### [What is being asked]
Return the lines unchanged, starting with the one that contains "collection date: 1879" and continuing through the last of the rows. Leave the pictures out.

### [Exercise inputs]
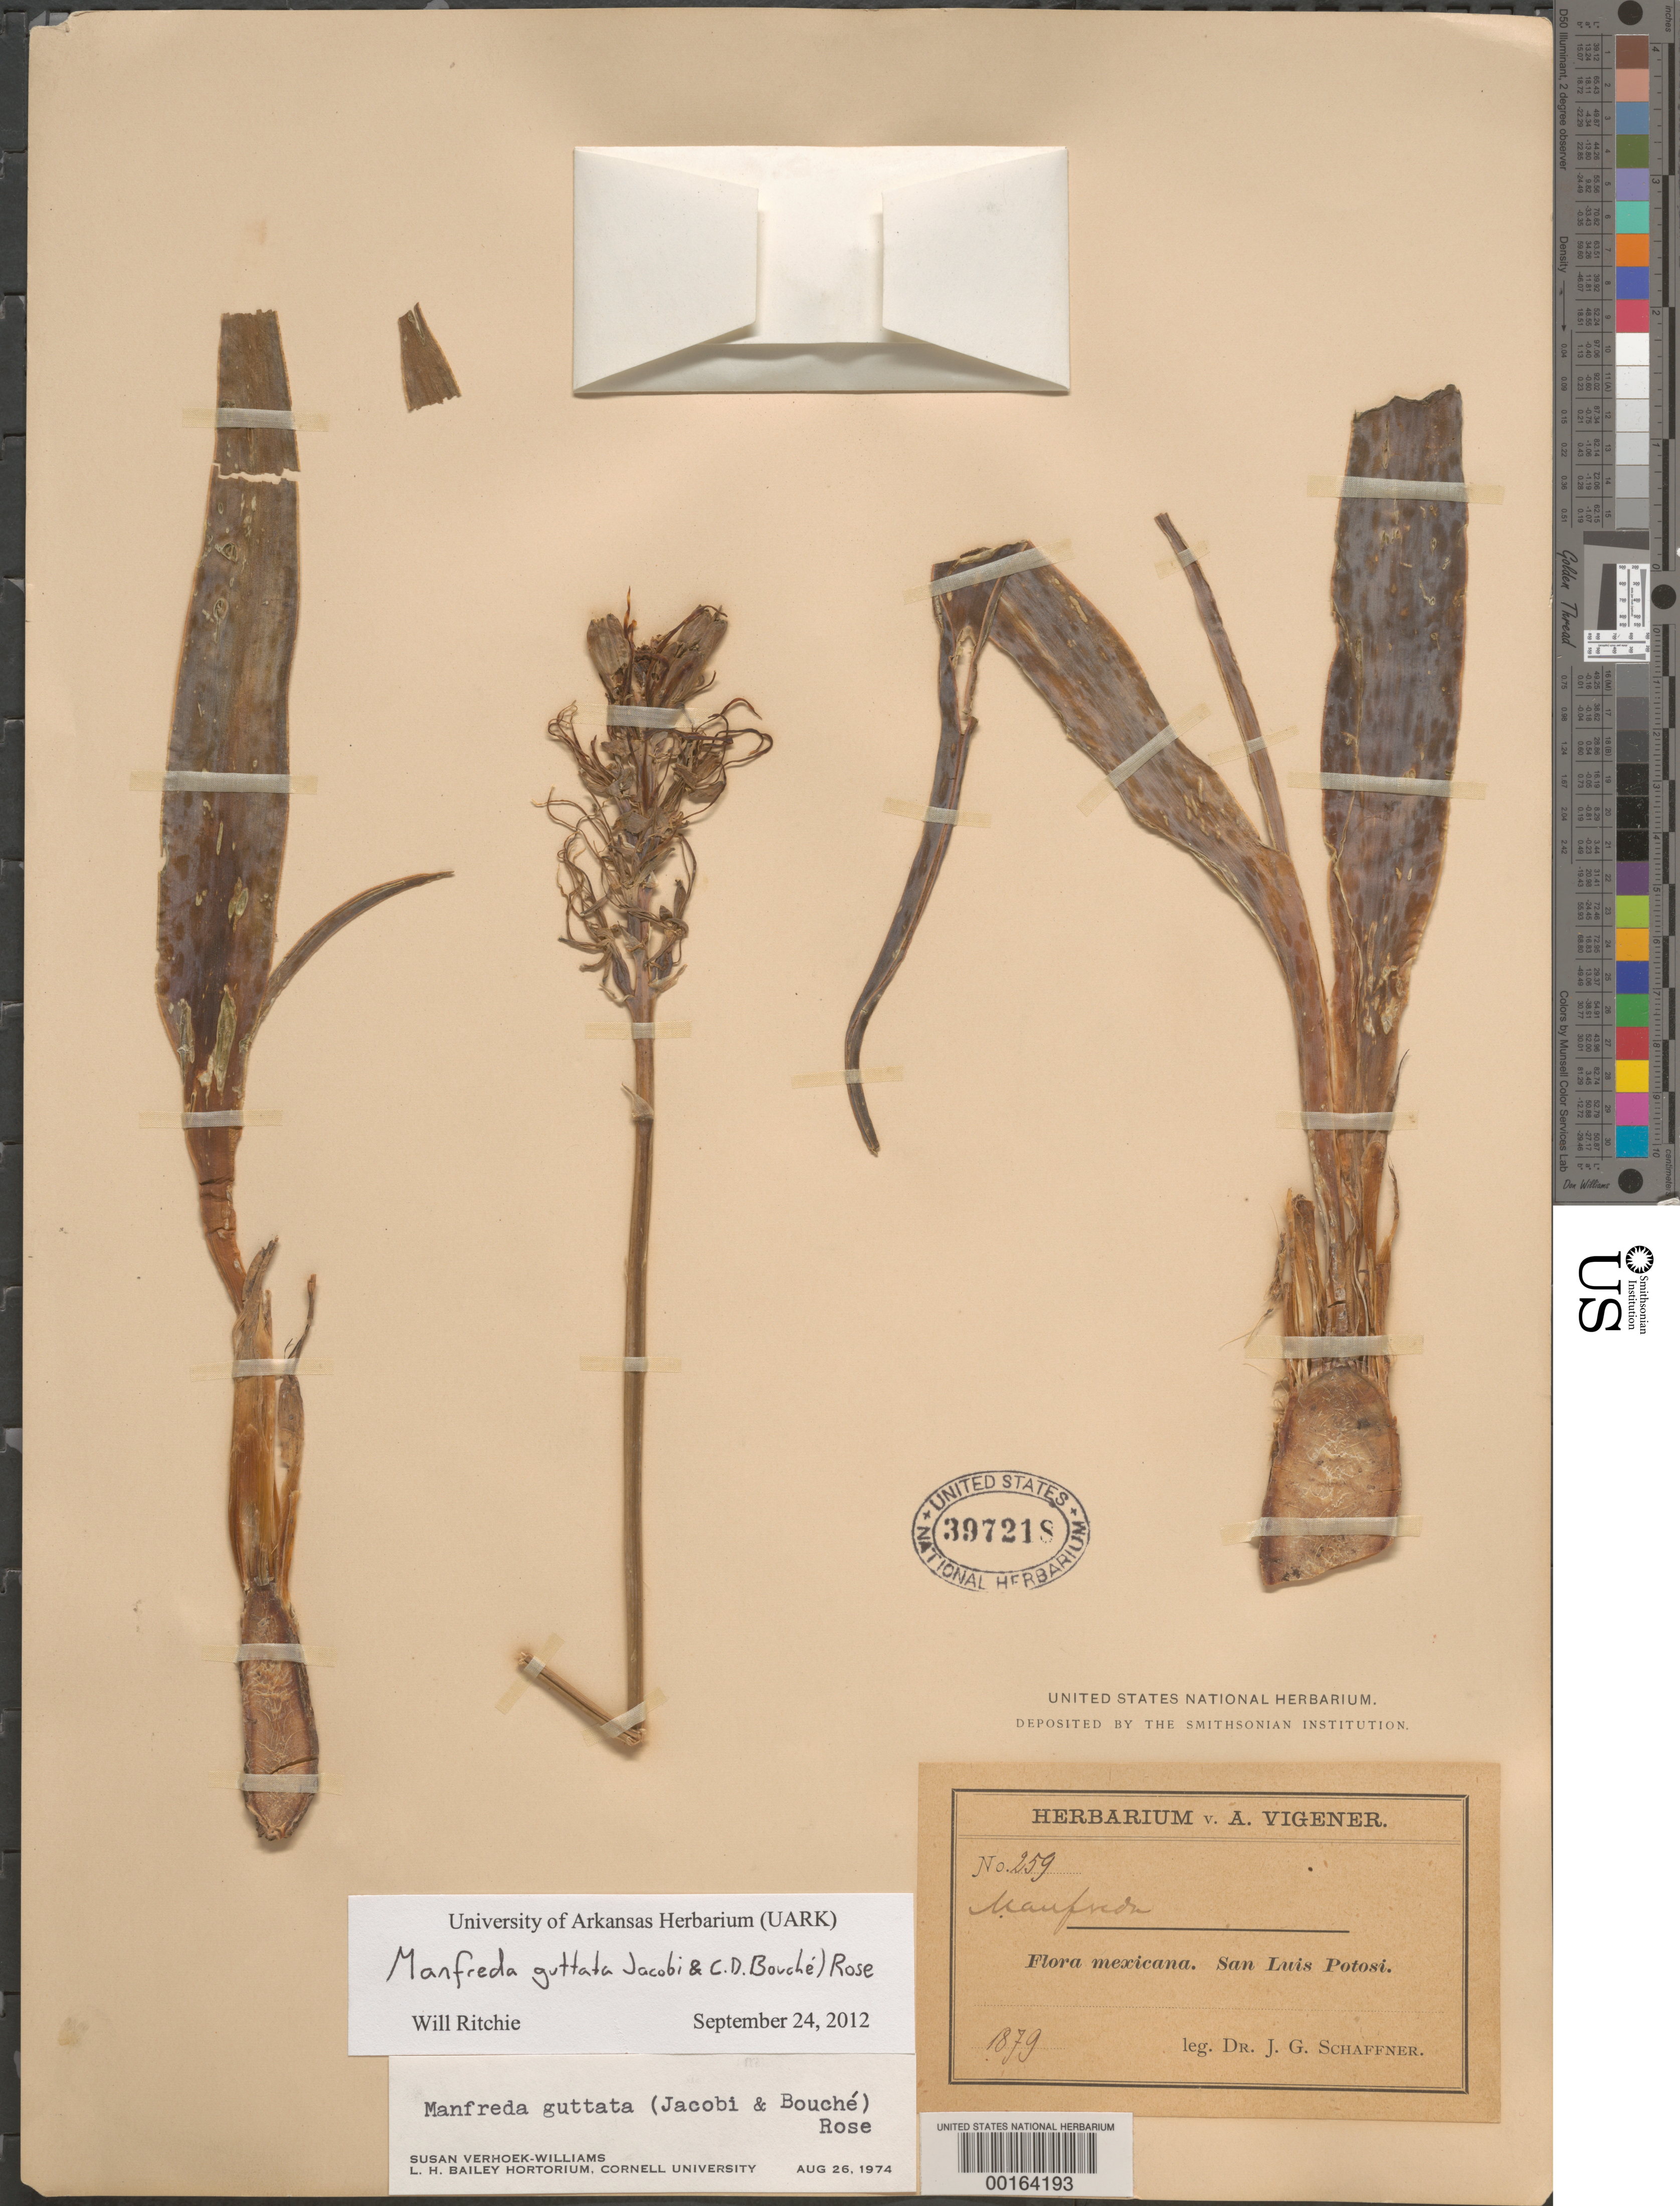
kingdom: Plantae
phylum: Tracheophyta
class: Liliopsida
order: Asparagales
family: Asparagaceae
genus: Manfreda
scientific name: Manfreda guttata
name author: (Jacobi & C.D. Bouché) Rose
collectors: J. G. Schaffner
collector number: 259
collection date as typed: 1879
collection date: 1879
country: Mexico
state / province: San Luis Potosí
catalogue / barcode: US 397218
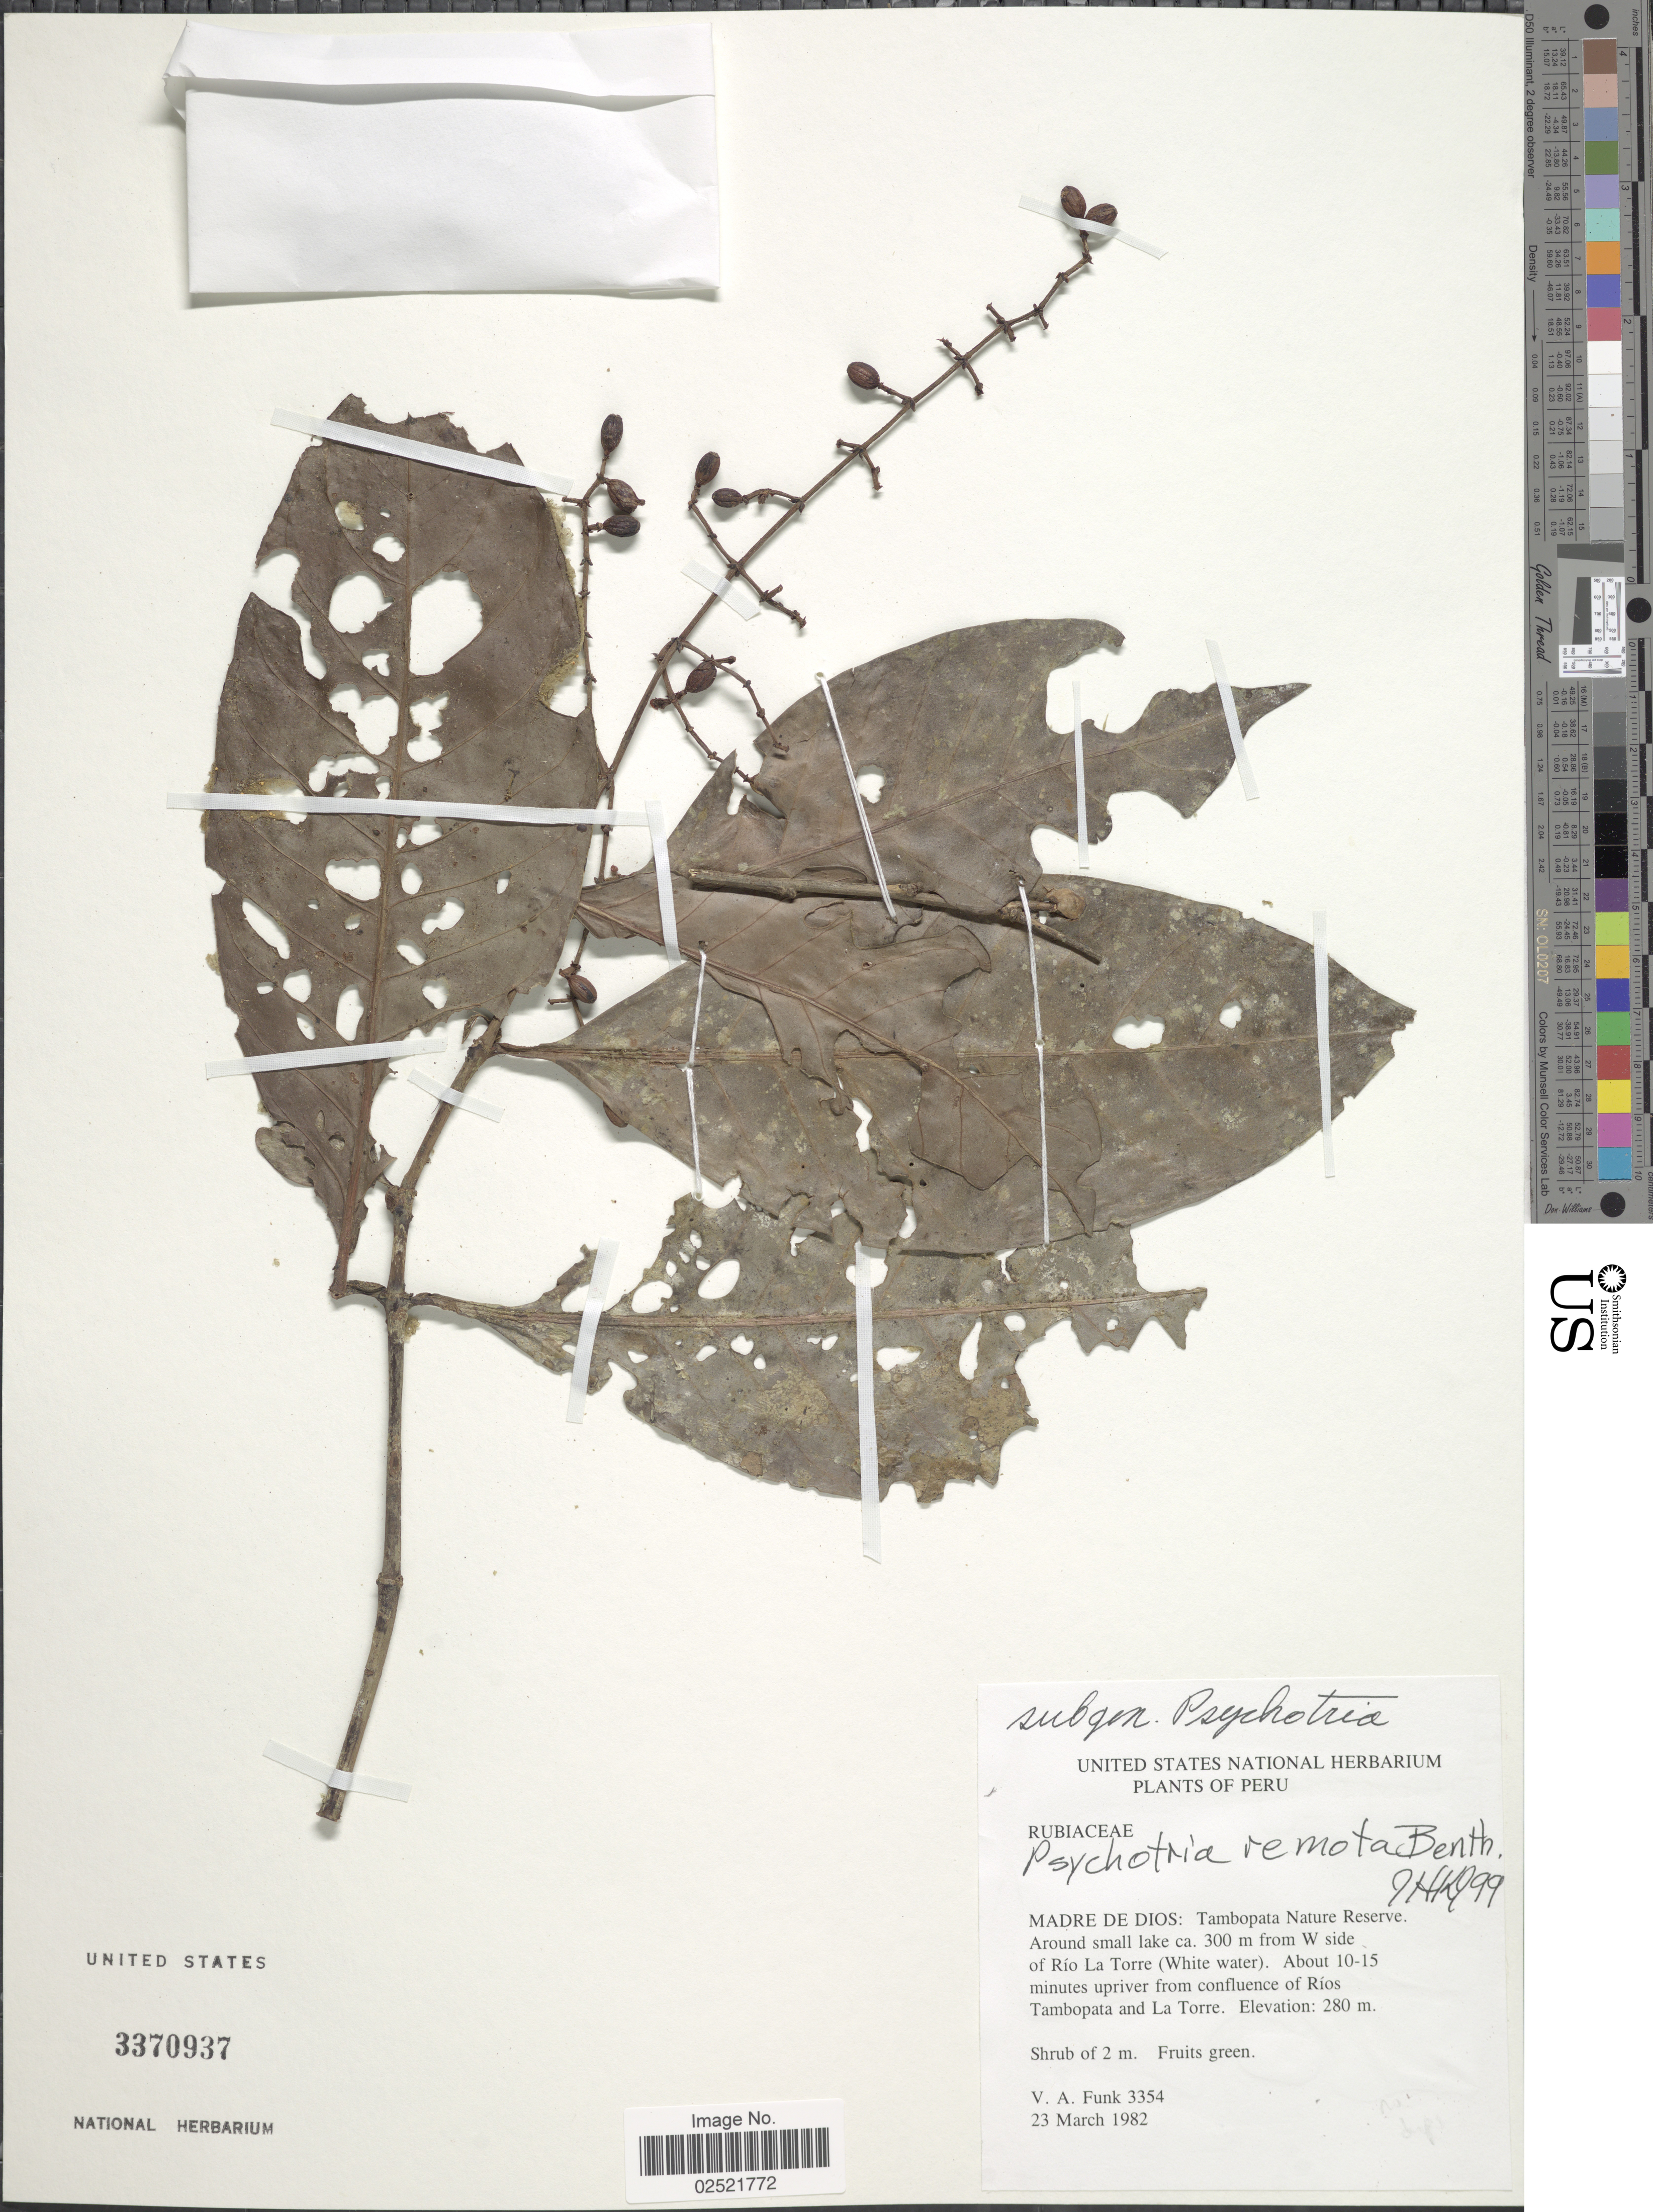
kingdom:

### [Exercise result]
collection date: 1879
country: Mexico
state / province: San Luis Potosí
catalogue / barcode: US 397218
kingdom:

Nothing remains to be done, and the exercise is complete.